Ora, não é sem motivo que, para alguns, aplicar o golpe seria um direito dos golpistas. Usem os termos que usarem, no fundo, é isso o que dão a entender aqueles que, agora, reivindicam anistia. Dessa vez, porém, os intentos dos golpistas foram frustrados, rompendo a cadeia já aludida (golpe, anistia, golpe). E, para romper essa nefasta cadeia, só colocando os golpistas na cadeia. Cadeia contra cadeia.
A decisão foi tomada. Mas é preciso que seja mantida. E que, na história vindoura, seja lembrança viva e marcante, como um austero aviso aos pósteros golpistas. Compete-nos nunca esquecer que a história não é ato. É processo. O mesmo se pode dizer do golpismo. Por isso falamos de golpismo, e não apenas de golpe. A resistência democrática deve seguir a mesma lógica e afirmar-se a cada instante, diuturnamente.
Dito de outro modo. Celebremos a vitória. Merecemos. Contudo, sem lugar ingenuidade. A luta ainda está em curso. Vencemos uma batalha, não a guerra. De mais a mais, por conta da atuação dos golpistas no parlamento, no judiciário e nos EUA, os democratas não podemos ceder à retórica de pôr fim à polarização.
Em primeiro lugar, porque é necessário se opor e polarizar com tudo o que seja antidemocrático.

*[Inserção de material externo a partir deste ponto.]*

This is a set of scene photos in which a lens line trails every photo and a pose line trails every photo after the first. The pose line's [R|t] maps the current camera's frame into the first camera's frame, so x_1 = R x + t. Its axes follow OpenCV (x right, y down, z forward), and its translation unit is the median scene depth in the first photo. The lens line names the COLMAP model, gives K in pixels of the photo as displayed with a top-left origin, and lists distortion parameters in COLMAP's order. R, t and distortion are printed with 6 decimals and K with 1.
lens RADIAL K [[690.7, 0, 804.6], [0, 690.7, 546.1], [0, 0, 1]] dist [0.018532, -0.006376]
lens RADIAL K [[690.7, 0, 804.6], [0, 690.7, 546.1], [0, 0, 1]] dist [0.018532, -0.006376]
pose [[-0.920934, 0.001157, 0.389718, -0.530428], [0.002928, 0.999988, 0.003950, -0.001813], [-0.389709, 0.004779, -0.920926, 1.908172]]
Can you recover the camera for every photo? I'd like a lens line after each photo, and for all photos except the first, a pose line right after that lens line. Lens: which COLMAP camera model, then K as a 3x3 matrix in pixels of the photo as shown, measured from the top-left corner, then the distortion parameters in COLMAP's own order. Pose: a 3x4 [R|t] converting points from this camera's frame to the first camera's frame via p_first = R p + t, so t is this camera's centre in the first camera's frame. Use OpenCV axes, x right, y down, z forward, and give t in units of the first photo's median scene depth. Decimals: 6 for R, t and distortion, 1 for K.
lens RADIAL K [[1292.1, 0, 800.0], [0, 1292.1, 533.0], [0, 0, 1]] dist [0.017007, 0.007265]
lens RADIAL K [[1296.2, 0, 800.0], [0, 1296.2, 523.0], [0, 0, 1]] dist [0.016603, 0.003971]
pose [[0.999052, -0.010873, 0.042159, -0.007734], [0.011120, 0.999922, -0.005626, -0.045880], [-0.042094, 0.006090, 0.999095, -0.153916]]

É, a um só tempo, questão de honra e sobrevivência! Em segundo lugar, porque, embora não possamos nos valer dos mesmos meios que os golpistas, devemos ser tão ou mais tenazes e contundentes quanto eles. Não podemos nos furtar a usar as armas que a democracia nos oferece.
No mais, imaginem. Bolsonaro, o líder da organização criminosa golpista, foi condenado e pode ficar inelegível até o ano de 2060. Guardem as pedras. Não cuidem que quero mal a ele. Não mesmo. Ao contrário. Desejo a ele vida longa, longuíssima, para cumprir todos os dias de cadeia que lhe cabem. Nem um a mais, nem um a menos.
Bolsonaro, líder da organização criminosa golpista… Isso soa bem. Repitam comigo: Bolsonaro, líder da organização criminosa golpista… Ah… Como é catártico e libertador poder dizer isso amparado no direito, com a chancela da mais alta corte de nossa justiça.
Escapou-me um sorriso. Não. Escapou-me uma gargalhada. É raro. Eu sei. Mas, às vezes, e esse é o caso agora, justiça rima com felicidade, apesar dos pesares. Para dizer com o personagem de Fernanda Torres, no filme Ainda estou aqui, “Nós vamos sorrir”.
Os golpistas que tirem seu prato do caminho. Nós vamos passar nosso riso e nossa felicidade.